(Stored data entries)
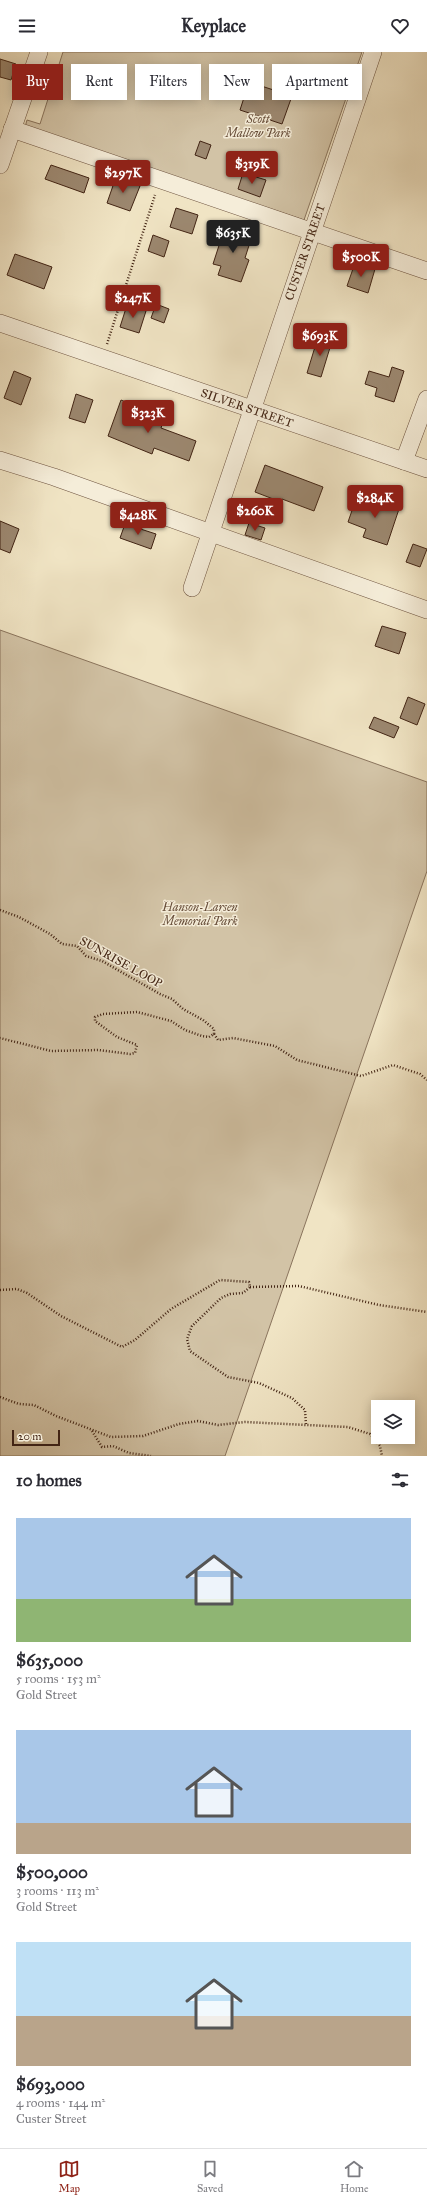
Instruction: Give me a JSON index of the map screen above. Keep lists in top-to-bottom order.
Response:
{
  "streets": {
    "street": ["CUSTER STREET", "SILVER STREET"],
    "path": ["SUNRISE LOOP"]
  },
  "crossings": [
    ["CUSTER STREET", "SILVER STREET"]
  ],
  "parks": ["Scott Mallow Park", "Hanson-Larsen Memorial Park"],
  "scale_bar": "20 m",
  "page": {
    "header": "Keyplace",
    "chip": [
      "Buy",
      "Rent",
      "Filters",
      "New",
      "Apartment"
    ],
    "price": [
      "$319K",
      "$297K",
      "$635K",
      "$500K",
      "$247K",
      "$693K",
      "$323K",
      "$284K",
      "$260K",
      "$428K"
    ],
    "scale": "20 m",
    "heading": "10 homes",
    "list": [
      {
        "name": "$635,000",
        "note": "5 rooms · 153 m² · Gold Street"
      },
      {
        "name": "$500,000",
        "note": "3 rooms · 113 m² · Gold Street"
      },
      {
        "name": "$693,000",
        "note": "4 rooms · 144 m² · Custer Street"
      }
    ],
    "tabs": ["Map", "Saved", "Home"]
  }
}
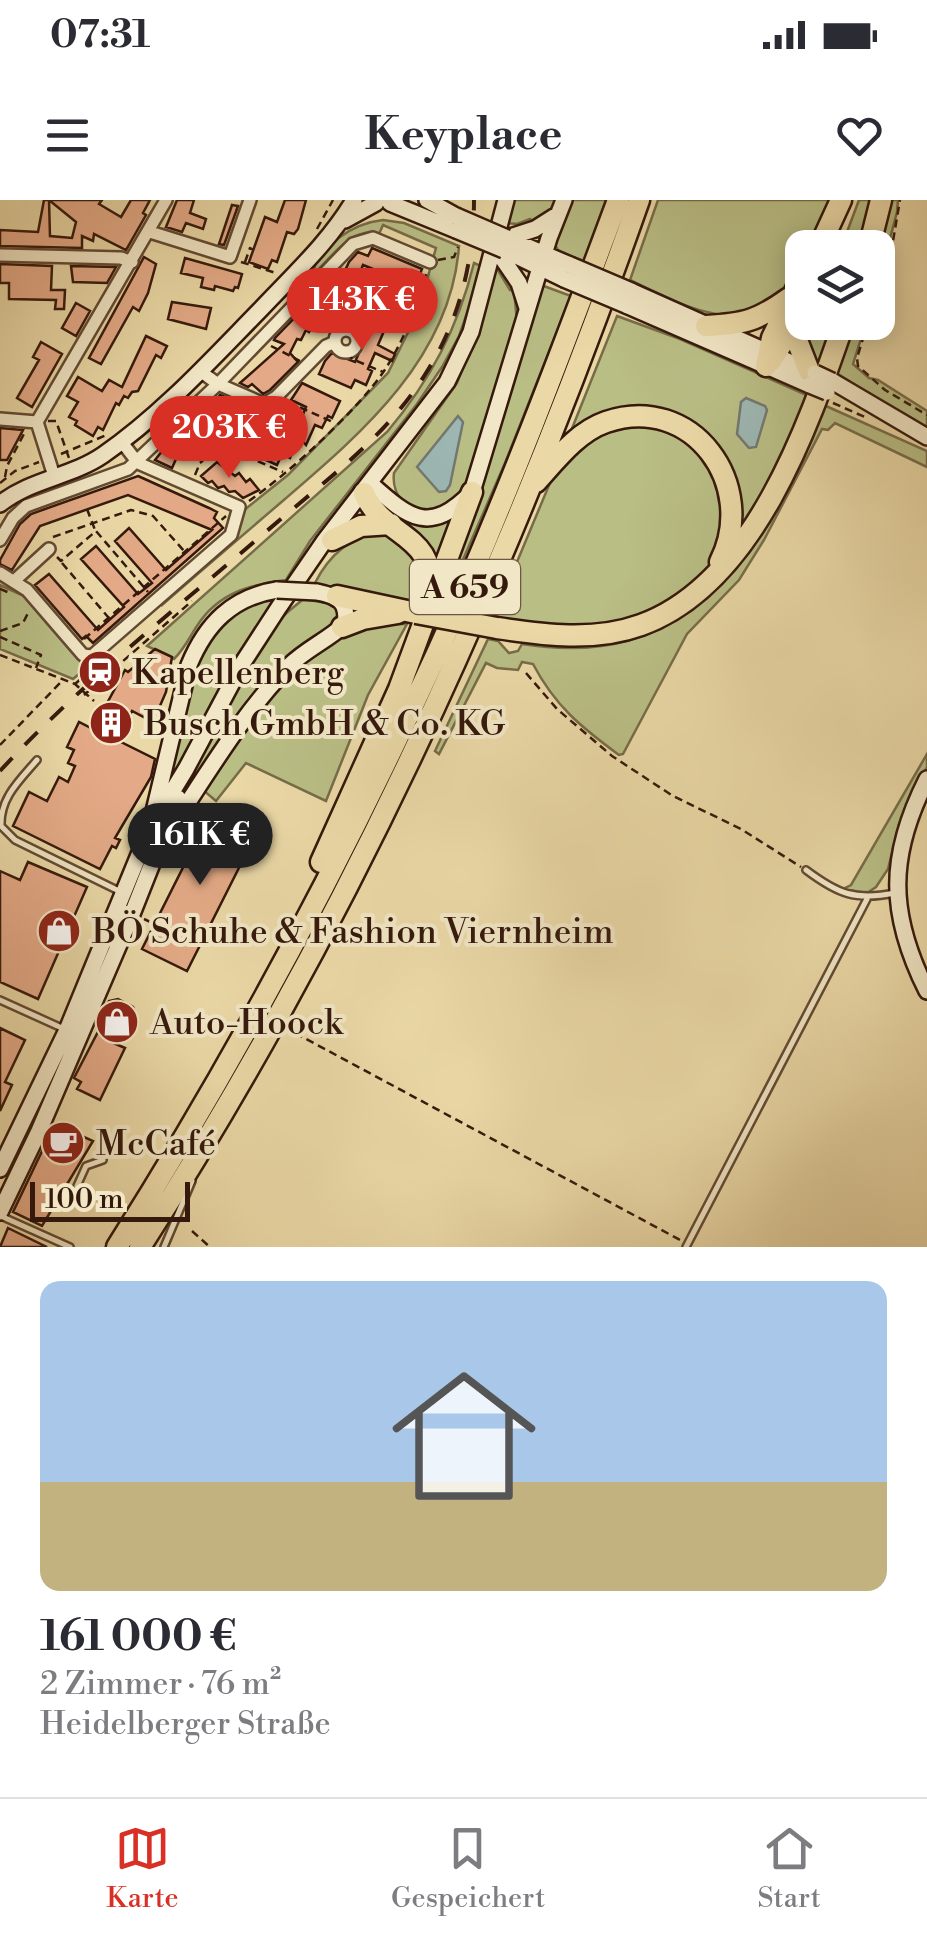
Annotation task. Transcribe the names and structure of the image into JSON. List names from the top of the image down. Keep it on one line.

WHAT IS REQUIRED —
Repeat each of the records exactly as written, except for the pictures, which are to be left out.

RESPONSE BOX —
Instruction: Give me a JSON index of the map screen above. Keep lists in top-to-bottom order.
Response:
{
  "streets": {
    "street": ["CUSTER STREET", "SILVER STREET"],
    "path": ["SUNRISE LOOP"]
  },
  "crossings": [
    ["CUSTER STREET", "SILVER STREET"]
  ],
  "parks": ["Scott Mallow Park", "Hanson-Larsen Memorial Park"],
  "scale_bar": "20 m",
  "page": {
    "header": "Keyplace",
    "chip": [
      "Buy",
      "Rent",
      "Filters",
      "New",
      "Apartment"
    ],
    "price": [
      "$319K",
      "$297K",
      "$635K",
      "$500K",
      "$247K",
      "$693K",
      "$323K",
      "$284K",
      "$260K",
      "$428K"
    ],
    "scale": "20 m",
    "heading": "10 homes",
    "list": [
      {
        "name": "$635,000",
        "note": "5 rooms · 153 m² · Gold Street"
      },
      {
        "name": "$500,000",
        "note": "3 rooms · 113 m² · Gold Street"
      },
      {
        "name": "$693,000",
        "note": "4 rooms · 144 m² · Custer Street"
      }
    ],
    "tabs": ["Map", "Saved", "Home"]
  }
}
Annotation task. Transcribe the names and structure of the image into JSON. List names from the top of the image down. Keep it on one line.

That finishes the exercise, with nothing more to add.